I think the first part largely comes down to an agreement of the second part so I'm going to skip to that for the moment, if it doesn't resolve with the second issue remind me and I'll come back to it.
To the second part: say you have a positional input set in the game, e.g. "WASD" except which letters it actually is don't matter (because of either preference mapping or keyboard layout) just that they are positional inputs mapped to movement (up/left/down/right for your average WASD user), in such a case you also have positional support keys e.g. in an FPS commonly "action", "grenade", "strafe", "crouch", and so on. A sane default will usually have these all clustered together and laid out in a way the user can press common combinations easily (worth noting sane defaults aren't universal, what is good positioning for a particular binding in one game may be poor positioning in another that plays differently or has different mechanics) and a good game will allow these inputs to be remapped (be it for personal preference or accessibility). For the default mappings if you say "press F to pay respects" without an idea where "F" is because you don't have the keymap for the user either one of two things is going to happen when it's not the same as the developer's keymap:
1) You're using scancodes and the user actually needs to press "Q" or another random letter but you don't know how to tell them that because you don't have the keymap
2) You're using keycodes and the default mapping is completely garbage for the user. This will commonly lead to... 2a) The user goes to configure a custom positional mapping but because of 1) when they try to configure a custom mapping for the "Q" on their keyboard it shows "F" in the mapping (though works as expected) making custom mappings a PITA to configure.
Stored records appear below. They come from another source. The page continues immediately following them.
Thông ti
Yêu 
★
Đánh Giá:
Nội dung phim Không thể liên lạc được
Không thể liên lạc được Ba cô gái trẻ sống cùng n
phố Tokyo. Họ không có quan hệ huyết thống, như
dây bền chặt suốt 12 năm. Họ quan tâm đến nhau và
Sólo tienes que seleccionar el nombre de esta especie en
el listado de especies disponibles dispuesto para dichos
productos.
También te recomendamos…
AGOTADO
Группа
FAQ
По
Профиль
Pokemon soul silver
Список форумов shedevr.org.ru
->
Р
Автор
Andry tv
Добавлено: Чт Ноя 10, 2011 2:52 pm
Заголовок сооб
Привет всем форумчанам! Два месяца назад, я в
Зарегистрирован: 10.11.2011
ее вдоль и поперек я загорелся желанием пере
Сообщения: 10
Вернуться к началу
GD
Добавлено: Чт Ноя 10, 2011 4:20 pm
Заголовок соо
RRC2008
The way keycodes help the developer in these instances are:
1) You can display the actual letter for the default mappings, regardless if the user's keymap matches yours/your assumptions 2) You can display the actual letter for custom rebinds both in config and gameplay 3) If the user changes from DVORAK to QWERTY neither the developer or the user need to change anything for it to keep the positions/display the right letters
.
Now can this be misused to break things? Absolutely, a bad developer could misunderstand when to use keycodes vs when to use scancodes and in turn recreate a the problem class from 1). At the same time on native apps I can't say I've ever run into that vs the deluge of games and apps with positional bindings (typically content creation) that assume I'm QWERTY and look for the keycode. As for Office desktop as an example the character bindings still follow the character, e.g. I press ctrl+v to paste (which would be ctrl+o on a QWERTY layout) even though it has the ability to query the keymap for positional shortcuts.
Edit: And the same applies to Edge, they shouldn't be let off the hook.